My own cosmic vibes hint to me that for each zodiac sign Breszny does not consult a chart but instead pulls a card from the Vertical Oracle deck, a strange and beautiful 40-card deck not at all like the classic Tarot. He then posts it with his weekly oracle, maybe advising Aries to go with the flow this week, or telling Pisces to make beautiful mistakes.

Whatever Breszny calls himself, he's an entertaining New Age writer. Breszny's big purple slab of a book, Pronoia is the Antidote for Paranoia: How the Whole World is Conspiring to Shower You With Blessings, typically asserts, "This is a perfect moment. . .You are a gorgeous genius. . .Glide through life as if all of creation is yearning to honor and entertain you." Those living in a tent or yurt because they want to will like the book. Those living in Tent City underneath a drop cloth will think the author is a nut.

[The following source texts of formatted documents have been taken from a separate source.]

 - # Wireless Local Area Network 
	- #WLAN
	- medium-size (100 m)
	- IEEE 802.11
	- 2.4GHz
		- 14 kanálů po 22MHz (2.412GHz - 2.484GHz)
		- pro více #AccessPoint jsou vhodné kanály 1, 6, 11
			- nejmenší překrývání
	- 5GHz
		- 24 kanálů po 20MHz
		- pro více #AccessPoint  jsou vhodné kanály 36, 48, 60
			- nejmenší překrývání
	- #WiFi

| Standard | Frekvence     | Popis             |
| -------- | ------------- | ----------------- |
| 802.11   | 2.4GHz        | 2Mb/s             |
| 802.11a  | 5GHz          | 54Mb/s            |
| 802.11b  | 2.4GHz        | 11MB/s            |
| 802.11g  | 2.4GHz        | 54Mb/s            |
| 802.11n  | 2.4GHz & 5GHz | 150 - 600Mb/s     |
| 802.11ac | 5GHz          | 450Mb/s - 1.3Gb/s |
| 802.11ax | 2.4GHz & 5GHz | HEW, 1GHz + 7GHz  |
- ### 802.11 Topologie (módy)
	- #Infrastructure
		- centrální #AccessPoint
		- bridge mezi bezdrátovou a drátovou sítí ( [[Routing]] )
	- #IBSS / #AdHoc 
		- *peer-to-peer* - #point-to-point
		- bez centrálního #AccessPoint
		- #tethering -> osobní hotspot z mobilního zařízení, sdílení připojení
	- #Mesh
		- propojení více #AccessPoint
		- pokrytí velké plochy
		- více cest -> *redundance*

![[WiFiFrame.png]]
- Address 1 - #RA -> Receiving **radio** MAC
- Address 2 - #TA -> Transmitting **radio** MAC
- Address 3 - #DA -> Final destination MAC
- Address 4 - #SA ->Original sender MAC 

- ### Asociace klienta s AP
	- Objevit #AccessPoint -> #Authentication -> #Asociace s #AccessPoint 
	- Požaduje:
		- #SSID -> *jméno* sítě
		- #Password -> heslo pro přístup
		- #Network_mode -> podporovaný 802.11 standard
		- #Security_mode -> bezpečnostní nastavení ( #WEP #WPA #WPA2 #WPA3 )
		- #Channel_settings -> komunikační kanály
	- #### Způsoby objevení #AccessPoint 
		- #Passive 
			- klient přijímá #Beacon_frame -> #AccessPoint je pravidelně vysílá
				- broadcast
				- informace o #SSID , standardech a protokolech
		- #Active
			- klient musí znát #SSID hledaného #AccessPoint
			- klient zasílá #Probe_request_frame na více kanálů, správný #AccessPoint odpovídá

For the purposes of this review, I give Free Will Astrology site zero stars out of five, because I can't see any genuine astrology even between the lines of its weekly oracles --but I don't want to discourage visitors who might find Breszny's approach liberating, appealing, or visionary.

Tuesday, July 20, 2010

Georgia Nicols: Daily, Weekly

Advertised as "Canada's most popular astrologer," Georgia Nicols is a former theater critic who's got a way with snappy one-liners and sassy innuendo. Her daily forecasts score high on entertainment value. Based in Vancouver, Nicols writes a daily horoscope that appears online and in many Canadian newspapers, and offers a free weekly column by email. Her monthly columns appear in magazines such as Elle.

Daily forecasts for all 12 signs appear on her homepage, www.georgianicols.com, and that page links also to her forecasts for "yesterday" and "tomorrow"--a feature I love, offered by too few astrologers.

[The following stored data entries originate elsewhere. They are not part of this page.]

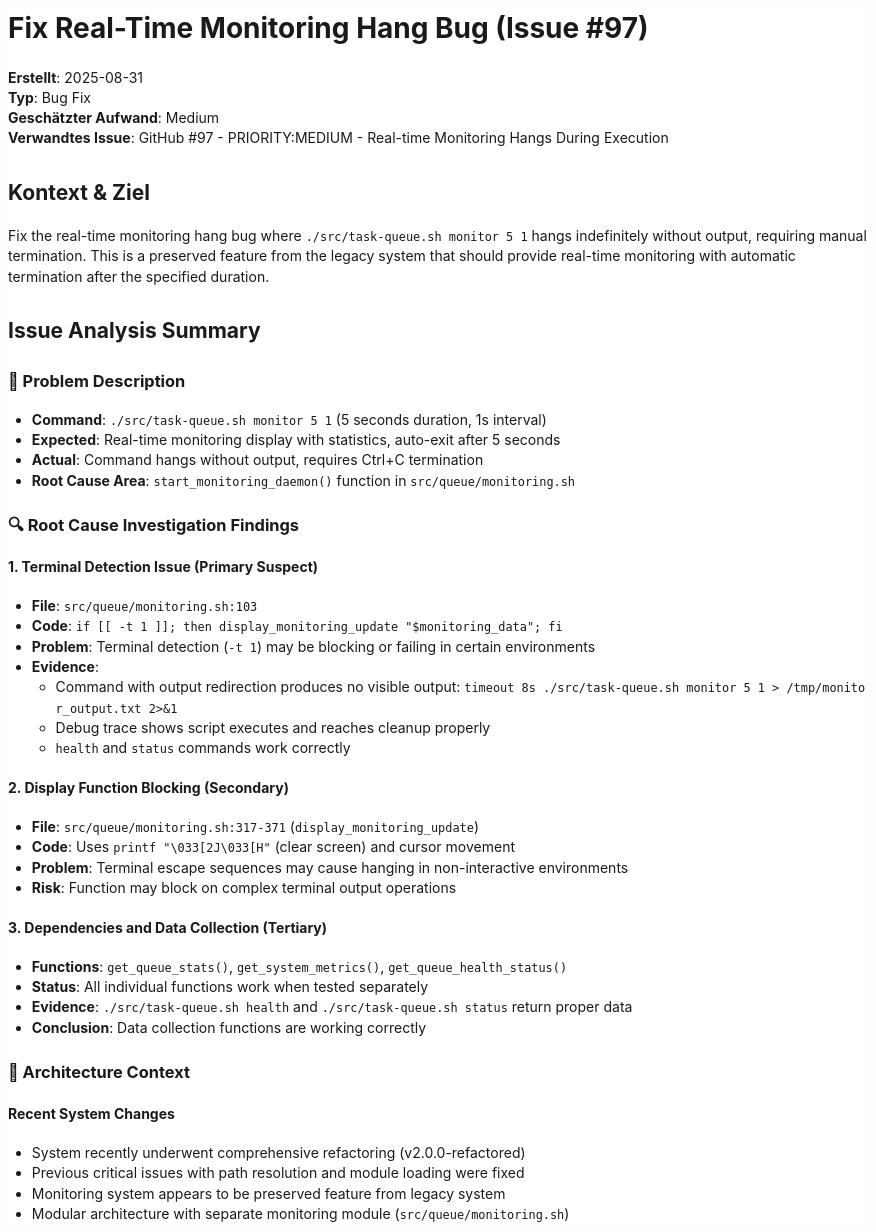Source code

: # Fix Real-Time Monitoring Hang Bug (Issue #97)

**Erstellt**: 2025-08-31  
**Typ**: Bug Fix  
**Geschätzter Aufwand**: Medium  
**Verwandtes Issue**: GitHub #97 - PRIORITY:MEDIUM - Real-time Monitoring Hangs During Execution  

## Kontext & Ziel

Fix the real-time monitoring hang bug where `./src/task-queue.sh monitor 5 1` hangs indefinitely without output, requiring manual termination. This is a preserved feature from the legacy system that should provide real-time monitoring with automatic termination after the specified duration.

## Issue Analysis Summary

### 🔴 Problem Description
- **Command**: `./src/task-queue.sh monitor 5 1` (5 seconds duration, 1s interval)
- **Expected**: Real-time monitoring display with statistics, auto-exit after 5 seconds
- **Actual**: Command hangs without output, requires Ctrl+C termination
- **Root Cause Area**: `start_monitoring_daemon()` function in `src/queue/monitoring.sh`

### 🔍 Root Cause Investigation Findings

#### 1. Terminal Detection Issue (Primary Suspect)
- **File**: `src/queue/monitoring.sh:103`
- **Code**: `if [[ -t 1 ]]; then display_monitoring_update "$monitoring_data"; fi`
- **Problem**: Terminal detection (`-t 1`) may be blocking or failing in certain environments
- **Evidence**: 
  - Command with output redirection produces no visible output: `timeout 8s ./src/task-queue.sh monitor 5 1 > /tmp/monitor_output.txt 2>&1`
  - Debug trace shows script executes and reaches cleanup properly
  - `health` and `status` commands work correctly

#### 2. Display Function Blocking (Secondary)
- **File**: `src/queue/monitoring.sh:317-371` (`display_monitoring_update`)
- **Code**: Uses `printf "\033[2J\033[H"` (clear screen) and cursor movement
- **Problem**: Terminal escape sequences may cause hanging in non-interactive environments
- **Risk**: Function may block on complex terminal output operations

#### 3. Dependencies and Data Collection (Tertiary)
- **Functions**: `get_queue_stats()`, `get_system_metrics()`, `get_queue_health_status()`
- **Status**: All individual functions work when tested separately
- **Evidence**: `./src/task-queue.sh health` and `./src/task-queue.sh status` return proper data
- **Conclusion**: Data collection functions are working correctly

### 🔧 Architecture Context

#### Recent System Changes
- System recently underwent comprehensive refactoring (v2.0.0-refactored)
- Previous critical issues with path resolution and module loading were fixed
- Monitoring system appears to be preserved feature from legacy system
- Modular architecture with separate monitoring module (`src/queue/monitoring.sh`)
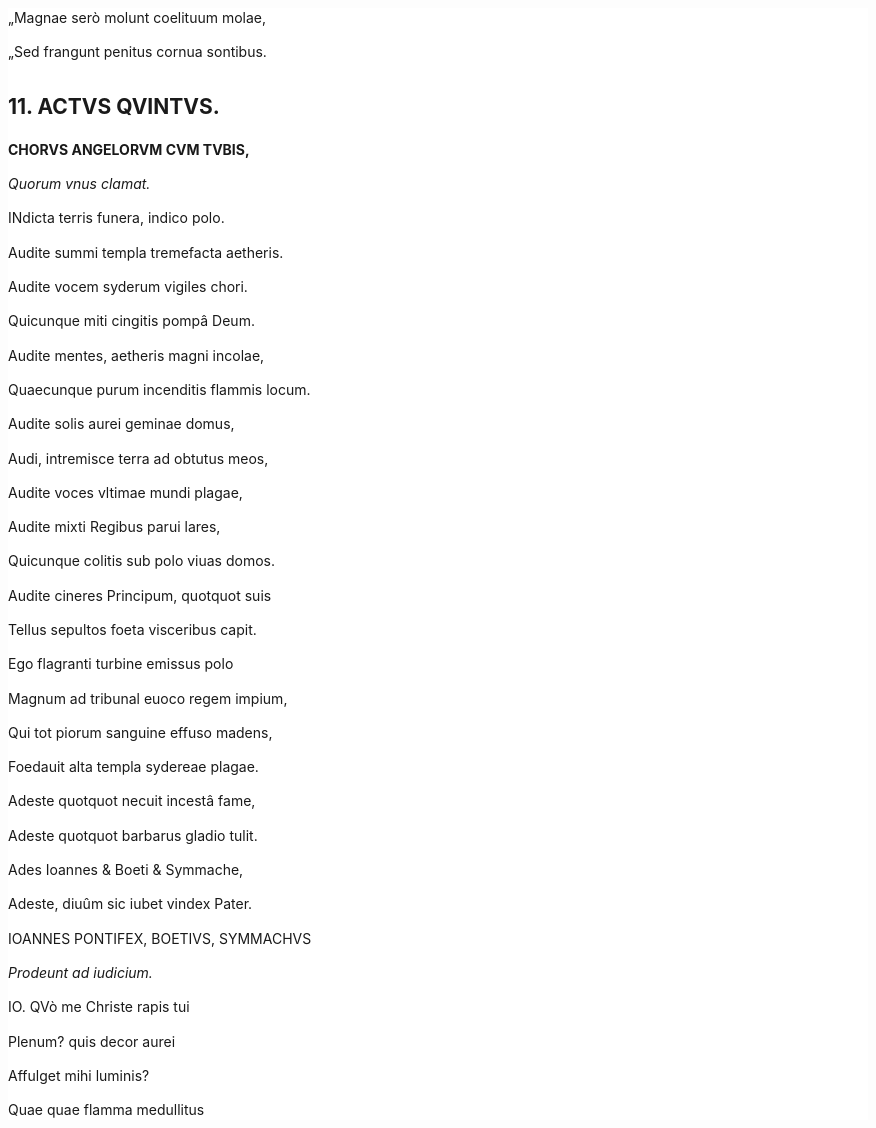 „Magnae serò molunt coelituum molae,

„Sed frangunt penitus cornua sontibus.

## 11. ACTVS QVINTVS.

**CHORVS ANGELORVM CVM TVBIS,**

*Quorum vnus clamat.*

INdicta terris funera, indico polo.

Audite summi templa tremefacta aetheris.

Audite vocem syderum vigiles chori.

Quicunque miti cingitis pompâ Deum.

Audite mentes, aetheris magni incolae,

Quaecunque purum incenditis flammis locum.

Audite solis aurei geminae domus,

Audi, intremisce terra ad obtutus meos,

Audite voces vltimae mundi plagae,

Audite mixti Regibus parui lares,

Quicunque colitis sub polo viuas domos.

Audite cineres Principum, quotquot suis

Tellus sepultos foeta visceribus capit.

Ego flagranti turbine emissus polo

Magnum ad tribunal euoco regem impium,

Qui tot piorum sanguine effuso madens,

Foedauit alta templa sydereae plagae.

Adeste quotquot necuit incestâ fame,

Adeste quotquot barbarus gladio tulit.

Ades Ioannes & Boeti & Symmache,

Adeste, diuûm sic iubet vindex Pater.

IOANNES PONTIFEX, BOETIVS, SYMMACHVS

*Prodeunt ad iudicium.*

IO. QVò me Christe rapis tui

Plenum? quis decor aurei

Affulget mihi luminis?

Quae quae flamma medullitus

Nicols appears to be unique among popular astrologers in attending to "moon void" periods. To greatly simplify, I will explain: The moon changes zodiac signs every two days. When it's between one sign and the next it is said "the moon is void-of-course," and it can remain so for a couple of minutes to several hours. Astrological tradition has it that "nothing will come" of plans hatched under a void-of-course moon: first dates may fizzle, meetings end in stalemates, and major purchases prove unsatisfactory. At the very least, confusion is likely. Nicols' warning is limited to (example from July 18, 2010): "Avoid shopping or making important decisions from 10:15 a.m. until 2 p.m. EDT today." She adds, "After that, the Moon moves from Libra into Scorpio." Those were facts, which is more than you can read in some daily horoscopes.

In my experience, the "moon-void" effect is real. If you're not in the Eastern Daylight time zone (EDT), correct for it and you will have your own personal "moon void" consultant in Georgia Nicols. I find her "moon-void" note the most useful thing about her horoscope.

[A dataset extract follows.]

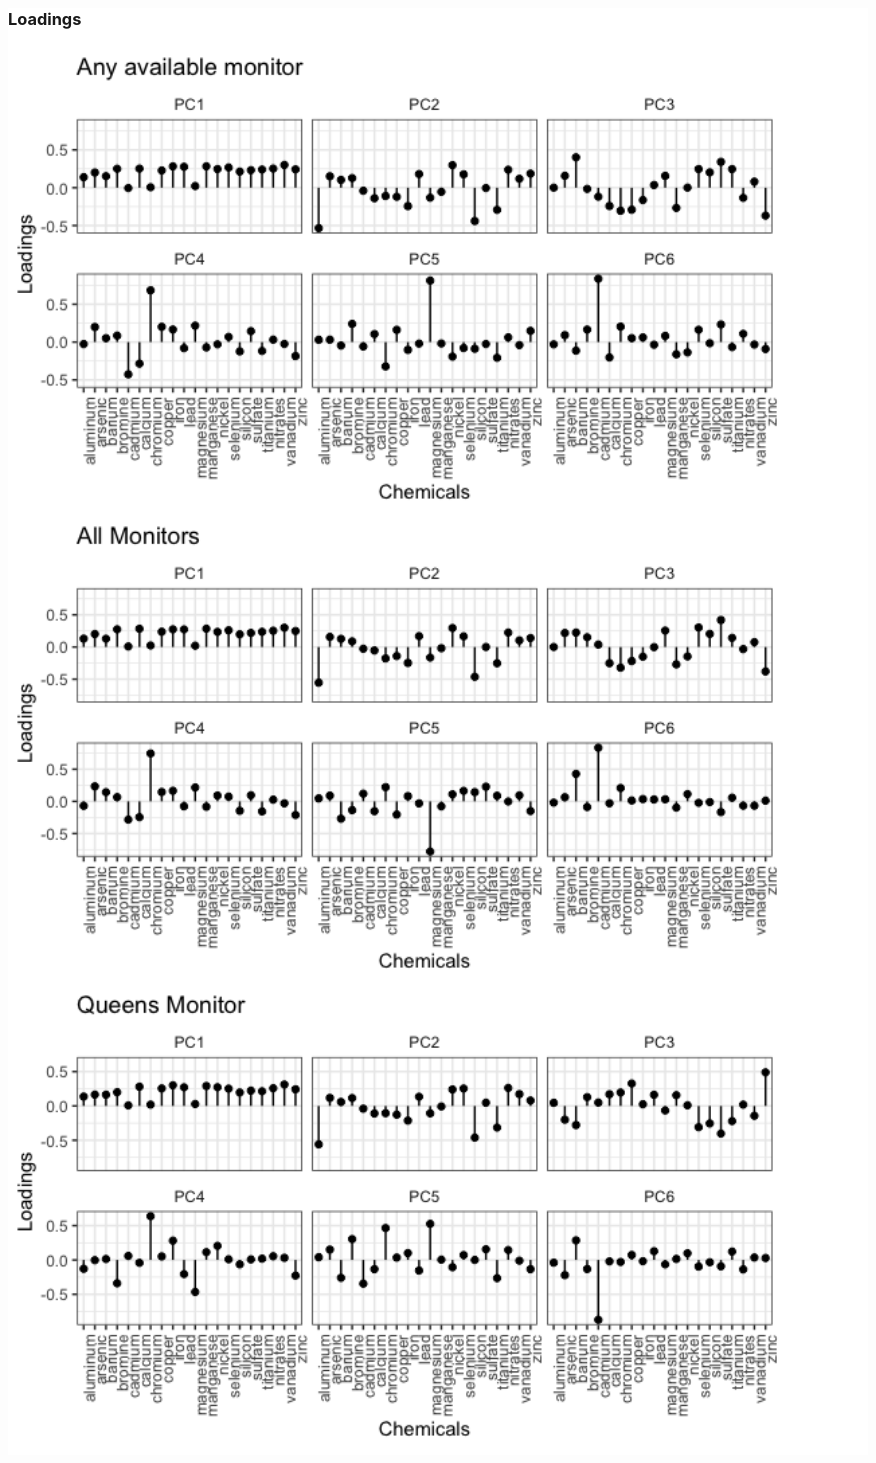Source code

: ### Loadings

<img src="monitors_nyc_files/figure-gfm/unnamed-chunk-6-1.png" width="90%" /><img src="monitors_nyc_files/figure-gfm/unnamed-chunk-6-2.png" width="90%" /><img src="monitors_nyc_files/figure-gfm/unnamed-chunk-6-3.png" width="90%" />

Nicols offers Sun-sign forecasts for the calendar year for $11.95, donating 90 percent of the receipts to a Tibetan refugee school in Nepal.

Tuesday, July 13, 2010

Monthly: Astrologyzone.com

Let's start with my absolute favorite monthly horoscope, Susan Miller's astrologyzone.com. Miller's a certified astrologer with a huge following because she writes lengthy, detailed, highly specific monthly forecasts for each sign for free. They appear around the first of the month, and they are so good that another horoscope site, which does fairly good daily and weekly scopes, www.dailyscopes.com, refers you to Miller's site for monthly forecasts.

Miller offers daily horoscopes by email for $4.95, and I'm tempted, but by searching I thought I'd found a place where I could read them for free. I was wrong. When writing monthly forecasts Miller will refer to the reader, distinctively, as "dear Aquarius" (or "dear Virgo," or whatever). I'd found a daily scope that used the "dear" and sounded so much like Miller I was convinced. But Miller assures me that those are not her scopes; they are the work of imitators.

One year I ordered Miller's wall calendar but did not like the dark and swampish New Age paintings that served as their illustrations. But Susan Miller, astrologer, has my total respect and -- trust me -- that's saying a lot. Five stars out of five, especially for those two-thousand-word monthly scopes!